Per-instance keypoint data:
# # #

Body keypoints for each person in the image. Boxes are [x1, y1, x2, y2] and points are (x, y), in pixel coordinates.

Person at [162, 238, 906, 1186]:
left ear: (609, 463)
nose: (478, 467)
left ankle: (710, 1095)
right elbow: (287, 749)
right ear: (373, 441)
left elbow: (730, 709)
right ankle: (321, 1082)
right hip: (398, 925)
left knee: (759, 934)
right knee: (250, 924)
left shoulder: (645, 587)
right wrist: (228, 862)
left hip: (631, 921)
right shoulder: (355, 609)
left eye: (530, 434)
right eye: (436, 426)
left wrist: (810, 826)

# # #

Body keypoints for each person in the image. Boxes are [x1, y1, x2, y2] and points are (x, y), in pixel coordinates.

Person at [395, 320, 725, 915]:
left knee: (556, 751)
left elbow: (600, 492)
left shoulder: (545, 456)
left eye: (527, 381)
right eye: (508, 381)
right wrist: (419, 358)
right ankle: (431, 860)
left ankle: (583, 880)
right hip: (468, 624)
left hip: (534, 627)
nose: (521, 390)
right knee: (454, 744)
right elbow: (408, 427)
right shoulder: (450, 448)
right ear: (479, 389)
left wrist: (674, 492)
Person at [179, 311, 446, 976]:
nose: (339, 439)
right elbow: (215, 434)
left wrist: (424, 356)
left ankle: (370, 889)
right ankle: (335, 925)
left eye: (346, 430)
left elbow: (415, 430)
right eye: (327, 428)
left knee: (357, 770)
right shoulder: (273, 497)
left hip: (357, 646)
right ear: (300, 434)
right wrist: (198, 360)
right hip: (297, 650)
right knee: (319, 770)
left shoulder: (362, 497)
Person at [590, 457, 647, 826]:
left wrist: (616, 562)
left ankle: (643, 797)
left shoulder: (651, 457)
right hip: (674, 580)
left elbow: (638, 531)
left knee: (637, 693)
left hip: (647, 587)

# # #

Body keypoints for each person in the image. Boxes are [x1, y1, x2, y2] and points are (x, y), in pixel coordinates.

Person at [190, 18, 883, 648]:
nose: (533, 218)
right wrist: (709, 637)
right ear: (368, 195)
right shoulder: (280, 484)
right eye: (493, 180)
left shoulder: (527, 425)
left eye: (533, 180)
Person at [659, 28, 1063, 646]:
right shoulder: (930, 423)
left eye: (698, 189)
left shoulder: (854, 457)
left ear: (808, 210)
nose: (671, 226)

# # #

§ **To do**: Write down, word for word, the lines above from the one containing "right shoulder: (273, 497)" through the one containing "left hip: (647, 587)", both ends included.

§ **Result for this exercise**:
right shoulder: (273, 497)
left hip: (357, 646)
right ear: (300, 434)
right wrist: (198, 360)
right hip: (297, 650)
right knee: (319, 770)
left shoulder: (362, 497)
Person at [590, 457, 647, 826]:
left wrist: (616, 562)
left ankle: (643, 797)
left shoulder: (651, 457)
right hip: (674, 580)
left elbow: (638, 531)
left knee: (637, 693)
left hip: (647, 587)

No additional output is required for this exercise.